For most of my life, I’ve been driven by alternating guilt and passion. The one because I needed to be loved and thought I wasn’t, the other because I’m an irrepressible son of God.
I grew up thinking I would be a scientist or fly a plane. (Or maybe someone like Frank Buck or Buddy Holly.) In my academic career, I majored and minored—at various times—in zoology, English, central European history, and Germanic literature. In the adult world, I first got married, taught in a junior college, got divorced, dropped out to be a woods hippie in the Ozarks, worked as a day laborer, had a stint as groundskeeper at the same university where I’d earned my master’s degree, and learned to make welded steel insects. In the 25 years that followed, I was a traveling artist, got married again, tried my hand at cartooning, worked in a library, pursued rock & roll songwriting, became a self-taught sculptor, cast my own small bronzes, learned to paint, and bought a house. I spent years on the water in Maryland poking around in small boats. (This list is anything but complete.) None of that made me a star or quenched the guilt, but I can safely say I tried more things than most.
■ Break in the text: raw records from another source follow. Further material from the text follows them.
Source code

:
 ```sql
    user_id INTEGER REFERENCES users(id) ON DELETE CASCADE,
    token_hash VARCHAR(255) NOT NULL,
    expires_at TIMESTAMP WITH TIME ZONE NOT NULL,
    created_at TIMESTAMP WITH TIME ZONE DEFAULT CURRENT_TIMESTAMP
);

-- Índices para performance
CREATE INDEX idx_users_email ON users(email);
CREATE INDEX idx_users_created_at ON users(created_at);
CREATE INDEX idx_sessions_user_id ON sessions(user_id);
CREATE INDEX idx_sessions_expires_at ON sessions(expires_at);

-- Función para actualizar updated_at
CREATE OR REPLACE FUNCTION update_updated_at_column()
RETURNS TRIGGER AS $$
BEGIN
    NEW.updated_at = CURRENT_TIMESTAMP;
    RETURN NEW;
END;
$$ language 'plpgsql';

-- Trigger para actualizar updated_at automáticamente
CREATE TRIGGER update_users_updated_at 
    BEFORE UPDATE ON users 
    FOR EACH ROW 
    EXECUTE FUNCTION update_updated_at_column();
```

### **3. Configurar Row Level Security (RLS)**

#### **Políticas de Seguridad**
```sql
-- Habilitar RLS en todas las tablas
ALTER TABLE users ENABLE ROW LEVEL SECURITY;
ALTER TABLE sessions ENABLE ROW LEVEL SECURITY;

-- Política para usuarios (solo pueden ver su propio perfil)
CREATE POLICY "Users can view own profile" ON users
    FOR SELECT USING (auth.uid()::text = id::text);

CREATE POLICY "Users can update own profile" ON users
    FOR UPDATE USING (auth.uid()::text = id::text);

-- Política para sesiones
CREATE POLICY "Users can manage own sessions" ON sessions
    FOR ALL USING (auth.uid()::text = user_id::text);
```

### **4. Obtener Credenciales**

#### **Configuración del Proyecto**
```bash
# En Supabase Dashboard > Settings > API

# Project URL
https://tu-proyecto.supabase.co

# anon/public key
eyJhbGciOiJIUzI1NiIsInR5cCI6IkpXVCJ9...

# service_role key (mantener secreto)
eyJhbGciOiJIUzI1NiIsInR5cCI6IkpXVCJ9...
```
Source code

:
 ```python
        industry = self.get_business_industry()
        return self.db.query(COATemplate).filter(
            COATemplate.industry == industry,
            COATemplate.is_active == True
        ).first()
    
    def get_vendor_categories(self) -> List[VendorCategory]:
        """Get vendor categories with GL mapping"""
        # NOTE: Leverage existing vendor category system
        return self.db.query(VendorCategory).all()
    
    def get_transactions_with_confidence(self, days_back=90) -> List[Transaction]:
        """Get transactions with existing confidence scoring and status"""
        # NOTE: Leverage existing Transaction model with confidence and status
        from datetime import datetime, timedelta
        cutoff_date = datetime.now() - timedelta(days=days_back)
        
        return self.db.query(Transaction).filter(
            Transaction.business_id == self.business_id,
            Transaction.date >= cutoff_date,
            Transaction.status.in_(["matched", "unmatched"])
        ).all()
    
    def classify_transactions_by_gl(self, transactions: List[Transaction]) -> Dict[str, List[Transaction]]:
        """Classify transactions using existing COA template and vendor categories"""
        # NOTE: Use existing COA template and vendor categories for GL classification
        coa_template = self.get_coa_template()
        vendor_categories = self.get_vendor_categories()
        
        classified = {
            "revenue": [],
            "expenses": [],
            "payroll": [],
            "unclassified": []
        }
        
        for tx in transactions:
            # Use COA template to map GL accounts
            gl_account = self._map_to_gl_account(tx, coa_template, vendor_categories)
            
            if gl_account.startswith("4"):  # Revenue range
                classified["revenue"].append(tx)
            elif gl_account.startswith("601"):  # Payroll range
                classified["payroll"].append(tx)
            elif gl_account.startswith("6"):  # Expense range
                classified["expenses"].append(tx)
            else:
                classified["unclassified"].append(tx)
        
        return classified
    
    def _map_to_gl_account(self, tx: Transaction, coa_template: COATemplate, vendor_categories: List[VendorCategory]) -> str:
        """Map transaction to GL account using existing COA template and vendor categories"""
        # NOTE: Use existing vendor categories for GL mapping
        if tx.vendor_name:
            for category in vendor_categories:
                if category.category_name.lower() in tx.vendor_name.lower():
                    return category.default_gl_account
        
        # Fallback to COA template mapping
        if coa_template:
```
The last dozen years have been the most intense, insane, exploratory, and destructive, and I would never have gone down this path if I had known how hard it all would be, but here we are in darkest, deep New Mexico. Once again I’ve had more fun and hell than those who say, “I told you so,” yet I’m more focused on the present than I’ve ever been. Writing is my life now, though I hardly know what I’m doing—that’s all right, because no one else does, either—and I’m finally calm enough to do it right. Or may be: during that last (phone) session with my (Jungian) analyst (in Zurich), I was wondering why I hadn’t picked up my guitar in months!
But age is actually helpful now. I’m not afraid of being pinned down quite so much because I’m almost dead. After all, the one thing I never HAVE accomplished is to stick to one thing long enough to see it work. (I don’t mean money, either, but I’ll bet there is some.) Anyway, I’m here, I’m clear, and this will be a trip. Hey, I got up at 4:00 a.m. to write this, didn’t I?
Well then, there you go…
* Puer aeternus (Latin), or eternal boy. See here.